Au comptoir mes pensées gouvernaient toujours confusément. Je retournais dans mon esprit cet événement, le bouleversement qu’il produisait. Toutes ces sensations sous mes mains. Le grain de sa peau, ses muscles, son gras par endroit, la maturité de ses épaules, la force de ses bras, les caresses que j’avais disciplinées, les morsures que j’avais refreinées, les griffures que j’avais bridées, les étreintes que j’espérais. J’imaginais mille discours pour tout lui dire. Je rêvais tant que lorsqu’il s’adressa à moi je sursautais et poussais un petit cri. Il sursauta à son tour. Il s’excusa de m’avoir effrayée, je m’excusai d’en avoir fait de même. Cela le fit rire.
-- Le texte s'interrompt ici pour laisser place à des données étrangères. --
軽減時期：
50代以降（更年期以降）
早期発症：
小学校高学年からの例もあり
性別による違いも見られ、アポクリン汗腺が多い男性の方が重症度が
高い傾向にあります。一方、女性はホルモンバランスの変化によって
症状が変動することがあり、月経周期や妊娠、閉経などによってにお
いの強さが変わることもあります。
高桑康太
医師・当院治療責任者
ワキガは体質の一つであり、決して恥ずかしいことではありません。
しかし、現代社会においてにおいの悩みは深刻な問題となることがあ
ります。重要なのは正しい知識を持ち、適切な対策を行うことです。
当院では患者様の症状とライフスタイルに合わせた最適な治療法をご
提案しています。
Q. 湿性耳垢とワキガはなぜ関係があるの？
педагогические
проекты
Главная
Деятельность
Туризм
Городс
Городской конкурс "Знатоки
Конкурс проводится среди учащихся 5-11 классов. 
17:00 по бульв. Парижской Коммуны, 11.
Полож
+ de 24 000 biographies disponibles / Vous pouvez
Et puis après un court silence chacun commença une phrase qui chevaucha l’autre. Il sourit et me proposa de m’exprimer. Sa prestance cachait une certaine timidité. Je pris une profonde inspiration et lui dévoilais tout mon sentiment avec tout ce qu’il avait de sauvage et d’incongru. Je fus sans doute un peu gauche mais j’allais au bout de ma certitude. Il avoua que je n’aurais pas mieux exprimé ce qu’il ressentait lui-même et qu’il était ravi que j’eusse pris la parole en premier, il craignait que je le prenne pour un dragueur. Je lui donnais mon 06.